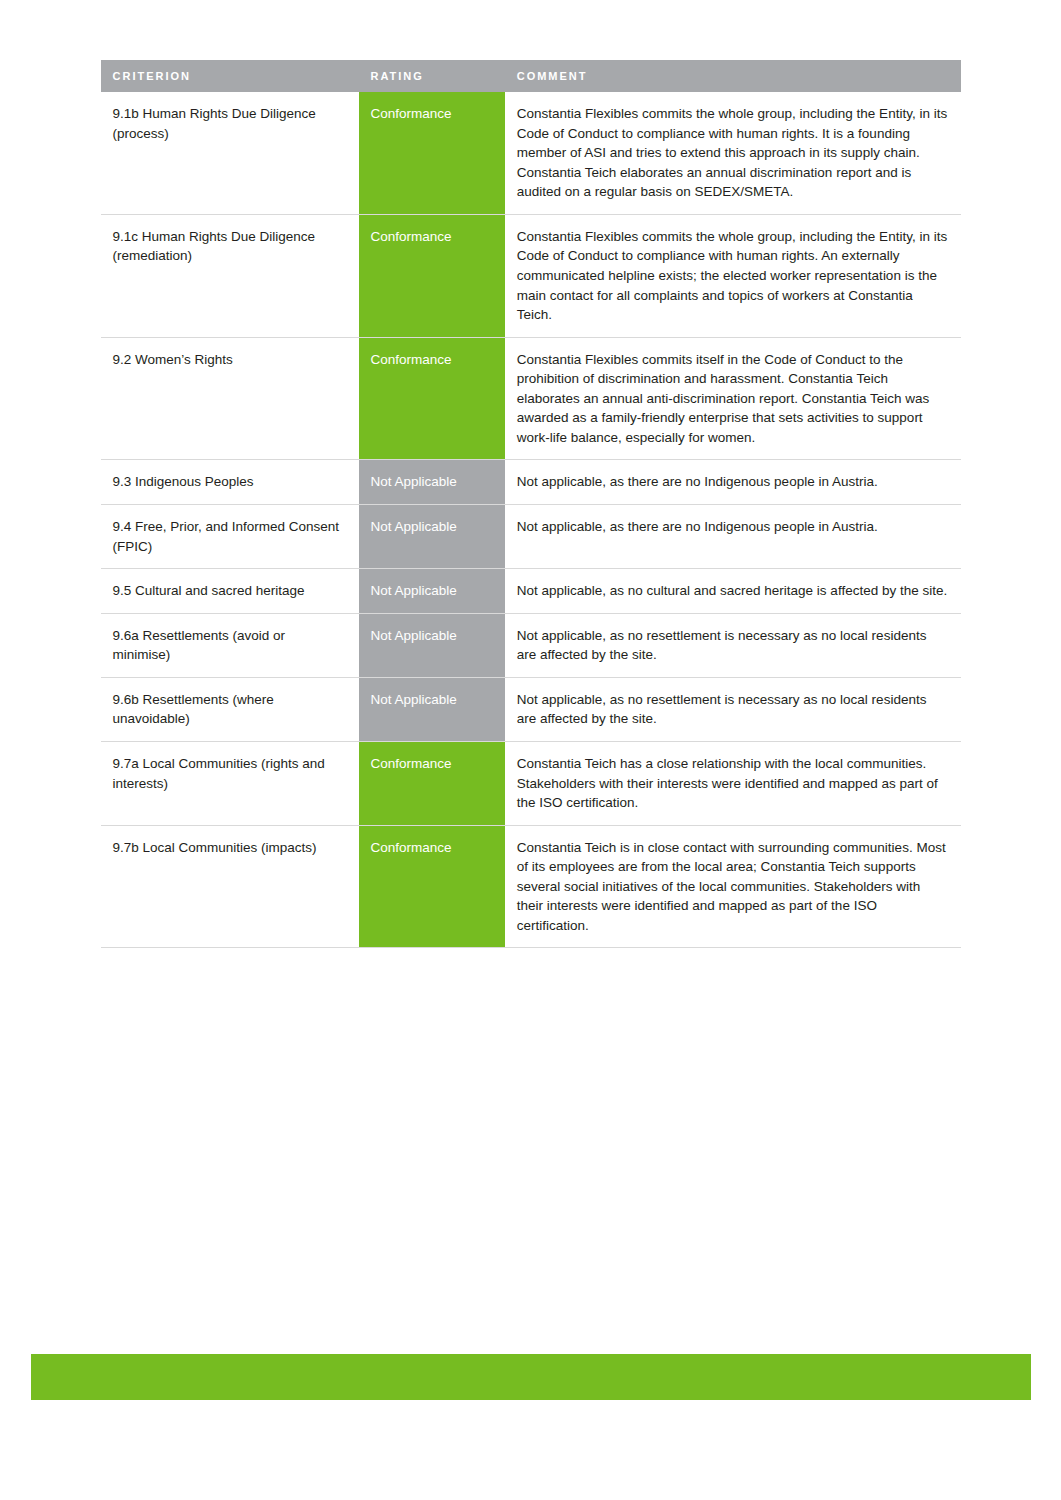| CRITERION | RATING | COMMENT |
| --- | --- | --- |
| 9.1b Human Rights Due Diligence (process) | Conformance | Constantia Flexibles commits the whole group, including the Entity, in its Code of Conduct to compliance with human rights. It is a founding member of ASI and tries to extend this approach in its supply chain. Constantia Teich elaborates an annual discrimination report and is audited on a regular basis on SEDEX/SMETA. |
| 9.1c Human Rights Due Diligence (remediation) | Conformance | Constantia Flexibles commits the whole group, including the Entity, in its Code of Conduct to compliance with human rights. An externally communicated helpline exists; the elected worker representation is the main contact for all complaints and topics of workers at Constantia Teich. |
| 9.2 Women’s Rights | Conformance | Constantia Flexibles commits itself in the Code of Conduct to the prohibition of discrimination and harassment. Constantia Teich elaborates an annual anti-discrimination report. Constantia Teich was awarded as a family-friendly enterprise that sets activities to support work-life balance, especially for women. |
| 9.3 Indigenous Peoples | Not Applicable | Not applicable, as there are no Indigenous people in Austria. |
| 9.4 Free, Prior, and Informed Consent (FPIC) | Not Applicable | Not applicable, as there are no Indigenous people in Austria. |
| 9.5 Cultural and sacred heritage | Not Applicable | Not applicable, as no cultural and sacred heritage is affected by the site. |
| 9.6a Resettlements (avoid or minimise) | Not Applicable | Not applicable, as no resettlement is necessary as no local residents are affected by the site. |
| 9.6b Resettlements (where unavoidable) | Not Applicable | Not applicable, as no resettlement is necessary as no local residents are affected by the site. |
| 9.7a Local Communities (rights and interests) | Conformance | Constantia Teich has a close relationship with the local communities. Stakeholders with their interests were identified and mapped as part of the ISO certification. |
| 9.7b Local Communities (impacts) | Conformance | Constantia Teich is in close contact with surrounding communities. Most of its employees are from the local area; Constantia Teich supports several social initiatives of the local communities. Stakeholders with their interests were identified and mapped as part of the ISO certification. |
----
• What you are asked to do
Excluding the pictures, output every entry above without alteration.

• Output for this exercise
| CRITERION | RATING | COMMENT |
| --- | --- | --- |
| 9.1b Human Rights Due Diligence (process) | Conformance | Constantia Flexibles commits the whole group, including the Entity, in its Code of Conduct to compliance with human rights. It is a founding member of ASI and tries to extend this approach in its supply chain. Constantia Teich elaborates an annual discrimination report and is audited on a regular basis on SEDEX/SMETA. |
| 9.1c Human Rights Due Diligence (remediation) | Conformance | Constantia Flexibles commits the whole group, including the Entity, in its Code of Conduct to compliance with human rights. An externally communicated helpline exists; the elected worker representation is the main contact for all complaints and topics of workers at Constantia Teich. |
| 9.2 Women’s Rights | Conformance | Constantia Flexibles commits itself in the Code of Conduct to the prohibition of discrimination and harassment. Constantia Teich elaborates an annual anti-discrimination report. Constantia Teich was awarded as a family-friendly enterprise that sets activities to support work-life balance, especially for women. |
| 9.3 Indigenous Peoples | Not Applicable | Not applicable, as there are no Indigenous people in Austria. |
| 9.4 Free, Prior, and Informed Consent (FPIC) | Not Applicable | Not applicable, as there are no Indigenous people in Austria. |
| 9.5 Cultural and sacred heritage | Not Applicable | Not applicable, as no cultural and sacred heritage is affected by the site. |
| 9.6a Resettlements (avoid or minimise) | Not Applicable | Not applicable, as no resettlement is necessary as no local residents are affected by the site. |
| 9.6b Resettlements (where unavoidable) | Not Applicable | Not applicable, as no resettlement is necessary as no local residents are affected by the site. |
| 9.7a Local Communities (rights and interests) | Conformance | Constantia Teich has a close relationship with the local communities. Stakeholders with their interests were identified and mapped as part of the ISO certification. |
| 9.7b Local Communities (impacts) | Conformance | Constantia Teich is in close contact with surrounding communities. Most of its employees are from the local area; Constantia Teich supports several social initiatives of the local communities. Stakeholders with their interests were identified and mapped as part of the ISO certification. |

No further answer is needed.